A year after maiming in sword attack, reformed Capital Region school shooter returns with donations
A year after he was maimed in a sword attack, a reformed Capital Region school shooter returned to the Interfaith Partnership for the Homeless in Albany today with donations.
Jon Romano and a friend carted packages of everyday essentials into the IPH building on Sheridan Avenue on the anniversary of the attack that critically injured his arms and legs. Romano says he’s lucky to be alive after his attacker struck him with a sword 34 times.
"In the past year, physically, I've recovered pretty well, my hands will never be the same," Romano said. "Obviously, they don't work much. But the fact that they were practically completely severed, and yet they move even a little bit, shows you how much I've come. The fact that I almost lost my leg from the knee down. My kneecap was completely split in half, and is now held together by a bunch of screws. The fact that I'm able to walk again, is amazing. I've even asked my doctors, how is this possible? And they're not even sure sometimes."
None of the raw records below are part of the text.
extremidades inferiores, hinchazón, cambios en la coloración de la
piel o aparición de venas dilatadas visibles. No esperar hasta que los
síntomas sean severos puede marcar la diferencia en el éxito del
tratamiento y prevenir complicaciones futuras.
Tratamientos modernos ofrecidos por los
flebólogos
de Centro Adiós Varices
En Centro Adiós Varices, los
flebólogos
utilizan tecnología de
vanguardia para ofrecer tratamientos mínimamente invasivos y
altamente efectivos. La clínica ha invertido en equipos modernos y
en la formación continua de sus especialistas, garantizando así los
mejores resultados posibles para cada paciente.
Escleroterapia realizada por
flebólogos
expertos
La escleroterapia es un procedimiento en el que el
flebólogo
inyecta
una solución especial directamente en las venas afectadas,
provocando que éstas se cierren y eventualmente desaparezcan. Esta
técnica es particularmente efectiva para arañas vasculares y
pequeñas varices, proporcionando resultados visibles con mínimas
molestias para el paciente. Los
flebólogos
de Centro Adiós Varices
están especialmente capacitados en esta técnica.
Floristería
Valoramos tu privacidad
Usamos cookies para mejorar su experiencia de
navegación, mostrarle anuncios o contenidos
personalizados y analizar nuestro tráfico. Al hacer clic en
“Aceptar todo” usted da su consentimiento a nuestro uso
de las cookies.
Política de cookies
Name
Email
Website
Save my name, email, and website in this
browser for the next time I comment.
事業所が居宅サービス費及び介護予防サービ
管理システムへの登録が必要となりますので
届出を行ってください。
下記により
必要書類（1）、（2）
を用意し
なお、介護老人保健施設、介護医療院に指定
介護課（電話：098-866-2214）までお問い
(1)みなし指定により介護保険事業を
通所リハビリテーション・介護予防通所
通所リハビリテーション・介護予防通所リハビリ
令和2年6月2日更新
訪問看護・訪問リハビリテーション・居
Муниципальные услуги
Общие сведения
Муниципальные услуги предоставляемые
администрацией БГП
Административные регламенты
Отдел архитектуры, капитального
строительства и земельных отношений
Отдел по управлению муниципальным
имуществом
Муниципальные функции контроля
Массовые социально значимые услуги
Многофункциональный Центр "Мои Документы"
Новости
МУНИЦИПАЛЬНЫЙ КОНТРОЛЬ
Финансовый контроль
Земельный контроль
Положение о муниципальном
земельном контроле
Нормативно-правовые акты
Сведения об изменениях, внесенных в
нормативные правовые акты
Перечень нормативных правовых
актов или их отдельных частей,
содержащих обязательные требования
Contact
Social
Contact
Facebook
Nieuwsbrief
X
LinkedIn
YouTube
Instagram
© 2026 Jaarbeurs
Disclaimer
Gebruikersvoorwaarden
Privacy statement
Romano, who is receiving mental health treatment, says he wanted the anniversary to be about something positive: helping others. His donations to IPH include socks, T-shirts and toiletries.
"If we can be able to support people and give them what they need, whether it's physical donations of clothing, toiletry, or whether it's that support of when somebody comes to you and says something's wrong, help them however you can," said Romano. "And too many times we hear about people who have reached out for help, and are basically turned away. When they tell people that they're struggling, whether it's teachers, students, themselves, they get ignored. And that's what we need to make sure to put an end to, we need to do all that we can to support one another. And it takes a lot of resources, but that's what's needed."
In 2004, Romano brought a shotgun to Columbia High School in East Greenbush, firing it at students and teachers, wounding one. 17 at the time, Romano was sentenced to 20 years at Clinton Correctional Facility in Dannemora. He began working at IPH after his release in 2020.
He says the need for mental health resources has never been greater.
“The school year hasn't even begun in the Capital Region, I don't think, but in other places in the country, we're already seeing school shootings in the first days of it," Romano said. "And sadly, the government and everybody out there who makes policies is ignoring the victims. So here I am, the perpetrator, the shooter, and I'm just trying to ask for more, we can't blame mental health alone. But that's surely something that we can be doing in our schools, kindergarten through 12th grade, we should be helping students learn to identify what's going on within them, and communicate with others. And we need to make sure that when others speak up, that they are hurting, that we can help them because we're not seeing that. And we haven't seen that, in the what, 25 years since Columbine.”
In April, Romano’s attacker, 42-year old Randell Mason of Albany, was sentenced to 25 years in prison and five years’ probation after release.
“It was upon me to forgive him. And I did it because forgiveness is not saying what he did is OK. Forgiveness is not saying that what he did wasn't horrible, or that he shouldn't be held accountable. Forgiveness is saying I'm letting go of that anger, and I'm able to push forward with my life,” said Romano.
Romano says he has been on an emotional rollercoaster as he focuses on his physical and mental recovery. He is not working at the shelter at this time.